Wolf has sought asylum in England, abandoned interest in the world outside of literature, and switched to an English of "flawless rhythm" (a near-perfect résumé of Nabokov's post-war fate). With his appearance, the novel makes a sudden leap of genre, from gothic mystery to meditative memoir. Wolf reveals how he survived and the pair fall to drinking in Parisian brothels, discoursing on the role of chance in modern life. They find in each other happy companions: the narrator's guilt finds a resonant echo in Wolf's obsession with himself. But just when it seems the plot itself has died – losing its momentum in the novel's cerebral turn – fate deals a hand.

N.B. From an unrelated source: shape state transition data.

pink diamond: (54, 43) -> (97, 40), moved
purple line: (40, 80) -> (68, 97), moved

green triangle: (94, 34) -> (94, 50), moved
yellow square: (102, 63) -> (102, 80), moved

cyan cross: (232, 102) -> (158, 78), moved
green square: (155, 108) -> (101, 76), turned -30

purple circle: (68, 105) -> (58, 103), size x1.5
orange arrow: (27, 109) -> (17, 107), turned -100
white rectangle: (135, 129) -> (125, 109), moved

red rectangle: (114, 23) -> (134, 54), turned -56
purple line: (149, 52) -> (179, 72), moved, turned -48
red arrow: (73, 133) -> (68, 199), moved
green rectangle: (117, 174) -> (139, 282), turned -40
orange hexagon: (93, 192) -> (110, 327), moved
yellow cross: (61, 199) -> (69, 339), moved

Spectre was one of two novels in which Gazdanov used a thrillerish plot to make his digressive, lyrical writing more dynamic. He spends much time questioning how writing reveals authorial character – on meeting Wolf, the narrator cannot square his rough manner with the "quick-paced, taut prose" of his stories. That pace is as much a feature of Gazdanov's writing as it is of Wolf's (or of Nabokov's), and it is rendered beautifully in Karetnyk's accomplished new translation.